The Nightingale Monument
Elizabeth Nightingale died of shock at a violent stroke of lightning following the premature birth of her daughter in 1731. In his will, her son ordered the erection of this monument, which was created by Louis Francois Roubiliac and stands in Westminster Abbey. Elizabeth is supported by her husband, who tries in horror to ward off the stroke of death. Washington Irving called it “among the most renowned achievements of modern art.”
The Abbey’s website says, “The idea for this image may have come from a dream that Elizabeth’s brother in law (the Earl of Huntingdon) had experienced when a skeleton had appeared at the foot of his bed, which then crept up under the bedclothes between husband and wife. … It is said that one night a robber broke into the Church but was so horrified at seeing the figure of Death in the moonlight that he dropped his crowbar and fled in terror. The crowbar was displayed for many years beside the monument but it no longer remains.”
Progress
“Wherever there is a phonograph the musical instrument is displaced. The time is coming when no one will be ready to submit himself to the ennobling discipline of learning music. Everyone will have their ready-made or ready-pirated music in their cupboards.”

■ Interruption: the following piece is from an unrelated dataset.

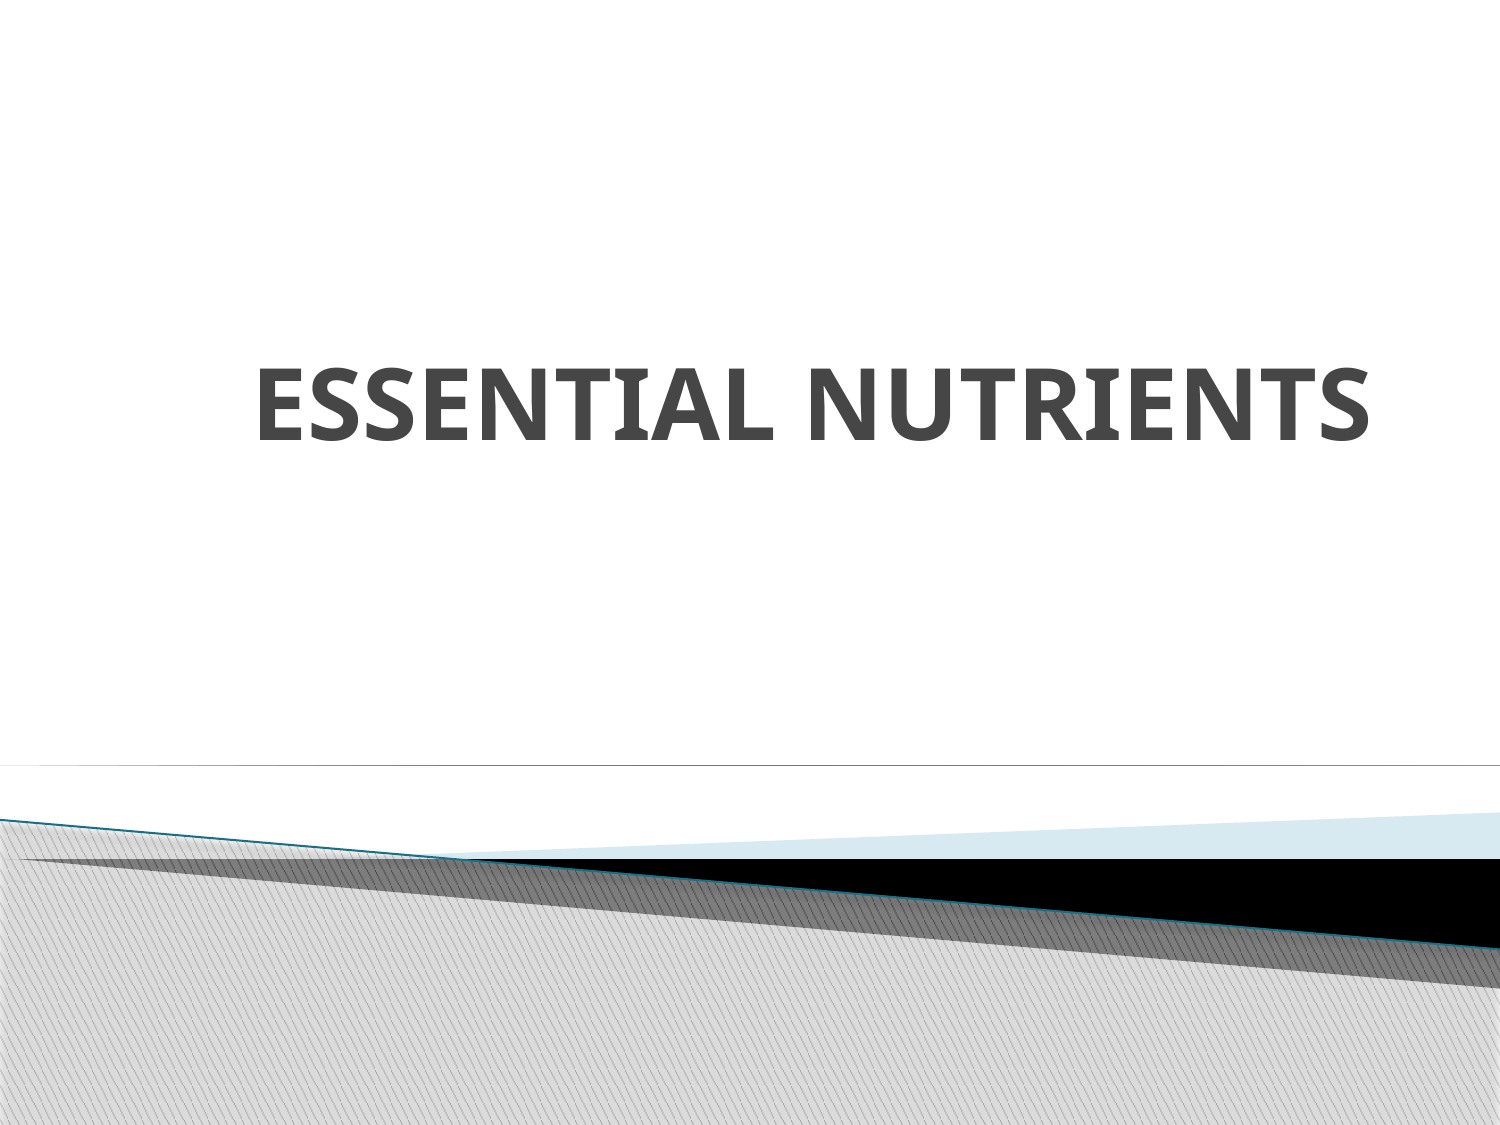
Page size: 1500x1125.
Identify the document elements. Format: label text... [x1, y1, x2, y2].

picture [5, 859, 1500, 989]
title ESSENTIAL NUTRIENTS [112, 287, 1388, 588]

— John Philip Sousa, New York Morning Telegraph, June 12, 1906
Trompe L’Oeil
Venice-based graffiti artist Manuel Di Rita, known as Peeta, created this eye-fooling mural in Mannheim in 2019.
In a Word
philobiblist
n. a lover of books
Created by Slovakian artist Matej Kren, the Idiom Installation in Prague’s municipal library seems to present an infinite tower of books, thanks to some conveniently placed mirrors.
It debuted at the São Paulo International Biennial in 1995 and moved permanently Prague in 1998.